***** TEKS KUTIPAN *****

PENGUMUMAN PENTING

VISI: Pada tahun 2025 akan menjadi Program Studi Pendidikan Bahasa dan Sastra Indonesia dalam menghasilkan sarjana yang profesional, menguasai IPTEKS, dan bermanfaat bagi masyarakat yang dilandasi oleh nilai-nilai iman dan takwa

Tuesday, 7 June 2016

BUDAYAKAN LITERASI DALAM MEWUJUDKAN PERADABAN DI PROV. NTB



Rabiyatul Adawiyah, M.Pd.

Literasi merupakan istilah untuk membaca-menulis. Saat ini yang terjadi pada masyarakat kita khususnya masyarakat kampus, minat membaca dan menulis masih tergolong rendah bahkan mulai terkikis. Realitas yang terjadi, ketika mahasiswa diberikan tugas perkuliahan masih copy paste padahal hakikatnyaketika kita banyak membaca tentu akan keluar ide-ide untuk menulis. Budaya literasi yang tertanam dalam diri mahasiswa mempengaruhi tingkat keberhasilan baik secara akademik maupun nonakademik atau dalam kehidupan bermasyarakat.
Farr (1984) menyebut bahwa “Reading is the heart of education”. Bagi masyarakat muslim, pentingnya literasi ditekankan dalam wahyu pertama Allah kepada Nabi Muhammad SAW, yakni perintah membaca (Iqra’) yang dilanjutkan dengan ‘mendidik melalui literasi’ (‘Allama Bil Qalam) sedangkan dalam kaitannya dengan menulis, Hernowo (2005) dalam bukunya “Mengikat Makna” menyebut bahwa menulis dapat membuat pikiran kita lebih tertata tentang topik yang kita tulis, membuat kita bisa merumuskan keadaan diri, mengikat dan mengonstruksi gagasan, mengefektifkan atau membuat kita memiliki sugesti (keyakinan/pengaruh) positif, membuat kita semakin pandai memahami sesuatu (menajamkan pemahaman), meningkatkan daya ingat, membuat kita lebih mengenali diri kita sendiri, mengalirkan diri, membuang kotoran diri, merekam momen mengesankan yang kita alami, meninggalkan jejak pikiran yang sangat jelas, memfasihkan komunikasi, memperbanyak kosa-kata, membantu bekerjanya imajinasi, dan menyebarkan pengetahuan.

*****

> SOAL LATIHAN
(a) Menurut teks tentang budaya literasi, literasi merupakan istilah untuk apa?
(b) Tulis ulang catatan mulai dari awal catatan sampai baris yang memuat "0: (637, 563)", dengan menukar "absolute" menjadi "exact" tanpa mengubah bagian lain. Jangan sertakan gambar dalam jawaban.

***** DATA YANG DIBERIKAN *****

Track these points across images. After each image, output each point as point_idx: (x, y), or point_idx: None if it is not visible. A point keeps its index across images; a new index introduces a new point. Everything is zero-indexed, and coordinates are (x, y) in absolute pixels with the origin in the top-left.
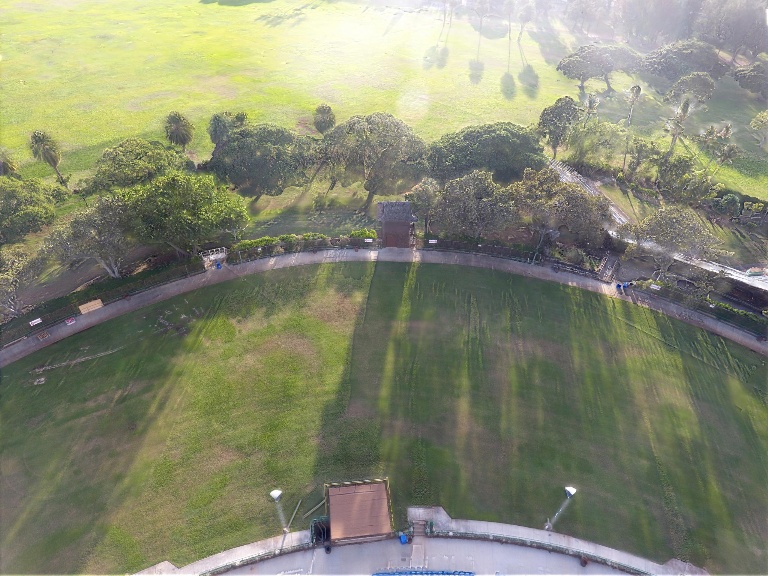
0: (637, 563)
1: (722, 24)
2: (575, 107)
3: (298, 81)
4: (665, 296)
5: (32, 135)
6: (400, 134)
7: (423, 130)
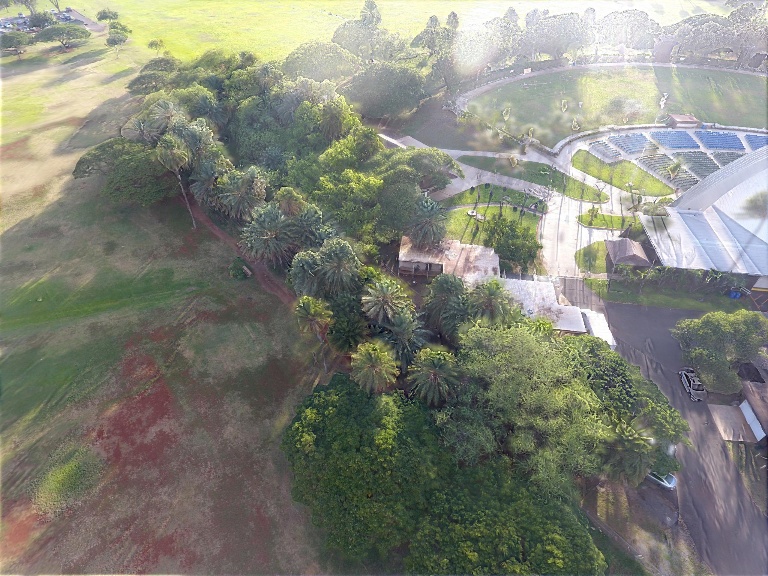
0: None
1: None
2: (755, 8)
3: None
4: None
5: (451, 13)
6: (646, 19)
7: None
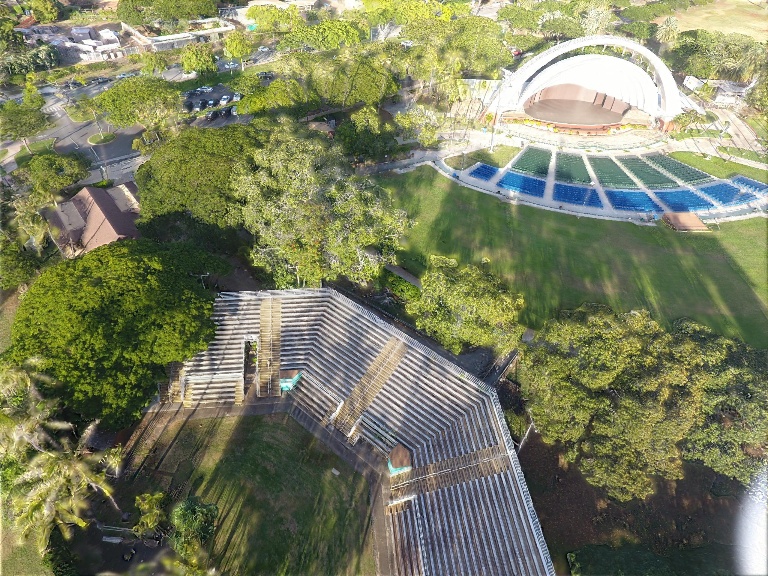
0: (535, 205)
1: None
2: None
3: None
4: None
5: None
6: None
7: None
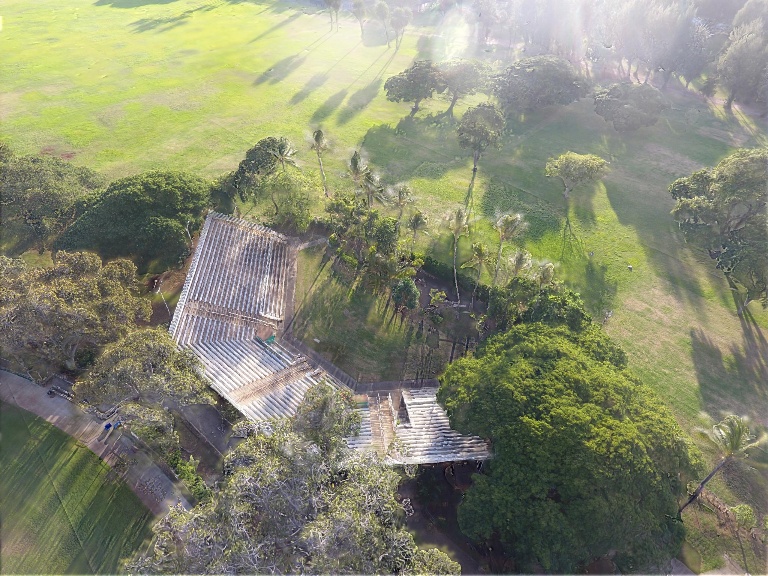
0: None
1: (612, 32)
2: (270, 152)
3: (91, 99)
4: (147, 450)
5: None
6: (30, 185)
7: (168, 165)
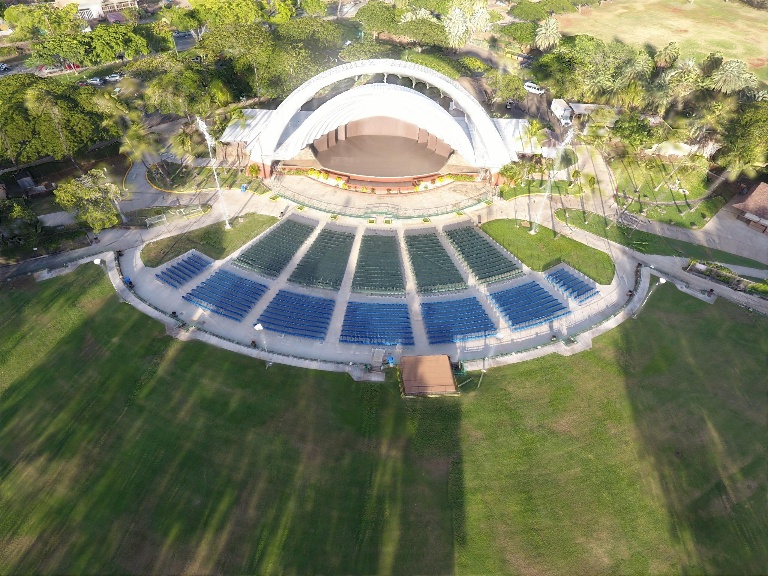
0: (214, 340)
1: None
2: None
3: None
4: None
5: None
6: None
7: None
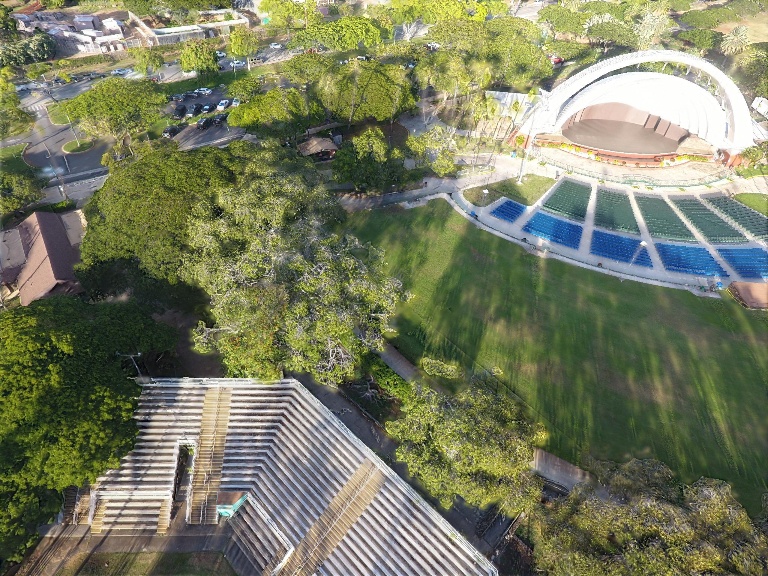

*****

> HASIL LATIHAN
(a) Literasi merupakan istilah untuk membaca-menulis.

(b)
Track these points across images. After each image, output each point as point_idx: (x, y), or point_idx: None if it is not visible. A point keeps its index across images; a new index introduces a new point. Everything is zero-indexed, and coordinates are (x, y) in exact pixels with the origin in the top-left.
0: (637, 563)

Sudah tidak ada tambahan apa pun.